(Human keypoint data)
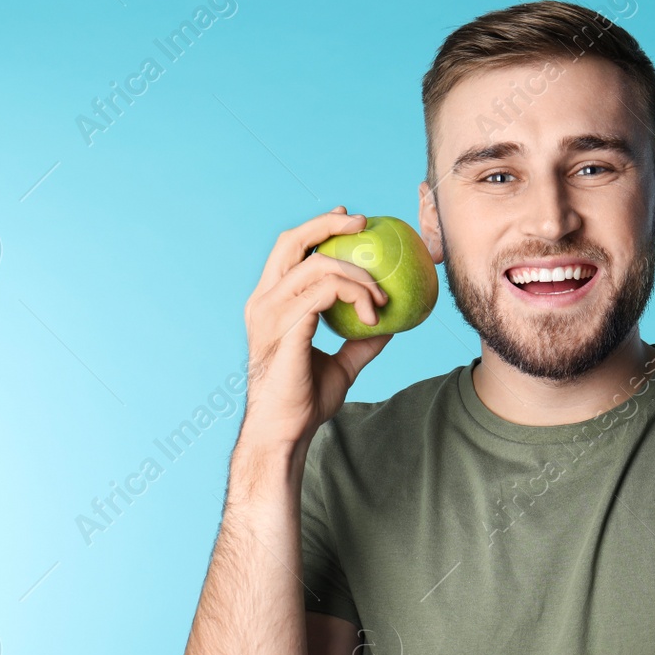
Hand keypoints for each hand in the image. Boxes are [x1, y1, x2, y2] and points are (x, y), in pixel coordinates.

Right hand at [240, 206, 392, 448]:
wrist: (286, 433)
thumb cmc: (306, 402)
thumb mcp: (342, 365)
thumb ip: (360, 342)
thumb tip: (390, 323)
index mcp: (270, 304)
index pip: (289, 250)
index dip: (317, 229)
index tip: (349, 222)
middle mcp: (264, 303)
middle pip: (292, 242)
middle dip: (328, 226)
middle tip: (364, 224)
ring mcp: (270, 315)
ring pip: (318, 268)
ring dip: (358, 276)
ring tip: (381, 299)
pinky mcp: (286, 330)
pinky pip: (324, 294)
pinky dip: (355, 297)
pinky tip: (373, 317)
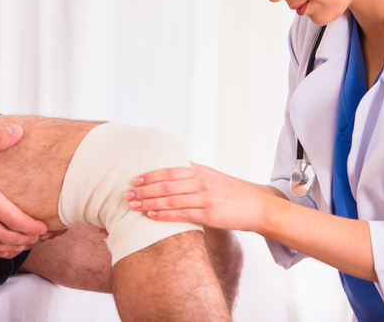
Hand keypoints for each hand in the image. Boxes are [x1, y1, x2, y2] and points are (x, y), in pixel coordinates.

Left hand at [124, 164, 268, 231]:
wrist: (258, 207)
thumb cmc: (232, 193)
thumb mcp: (213, 176)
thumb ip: (193, 172)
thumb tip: (172, 167)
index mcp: (200, 171)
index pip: (169, 171)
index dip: (150, 175)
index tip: (134, 180)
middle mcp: (201, 182)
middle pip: (166, 184)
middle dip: (144, 190)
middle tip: (126, 194)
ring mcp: (205, 198)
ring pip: (171, 199)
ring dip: (149, 202)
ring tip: (133, 206)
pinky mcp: (209, 214)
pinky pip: (182, 215)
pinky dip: (164, 215)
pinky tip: (152, 216)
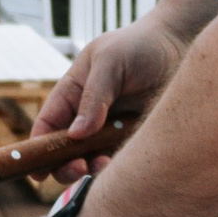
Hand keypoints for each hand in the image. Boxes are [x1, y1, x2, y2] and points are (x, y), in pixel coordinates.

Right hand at [27, 19, 184, 171]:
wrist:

### The task
Copy exactly the lines from the line that contains "index dip: (317, 229)" through the last line of the records above, both ends included, but leave out the pictures.

### Solution to the exercise
index dip: (317, 229)
index tip: (349, 222)
middle mcp: (264, 303)
middle pip: (292, 242)
middle dip: (328, 226)
middle tip: (364, 224)
ring mcp: (270, 315)
ring pip: (318, 268)
ring dip: (358, 276)
ring tip: (381, 299)
pinky mcp: (286, 330)
pinky pip: (324, 294)
pinky dip: (355, 297)
pinky tip: (373, 317)
Hand keypoints for each hand in the image. Boxes are [x1, y1, x2, y2] and points are (x, y), in pixel coordinates.

Left hand at [124, 164, 268, 231]:
wrist: (258, 207)
thumb cmc: (232, 193)
thumb mcp: (213, 176)
thumb ip: (193, 172)
thumb tip: (172, 167)
index mcp: (200, 171)
index pip: (169, 171)
index dip: (150, 175)
index tip: (134, 180)
middle mcp: (201, 182)
middle pip: (166, 184)
middle dip: (144, 190)
middle tip: (126, 194)
ring mcp: (205, 198)
ring pip: (171, 199)
ring dip: (149, 202)
ring tip: (133, 206)
pinky mcp: (209, 214)
pinky pip: (182, 215)
pinky dip: (164, 215)
pinky tip: (152, 216)
Hand keypoints for each hand in the image. Boxes are [x1, y1, x2, y2] and points are (x, y), in pixel coordinates.

Right hand at [27, 19, 184, 171]:
wrist:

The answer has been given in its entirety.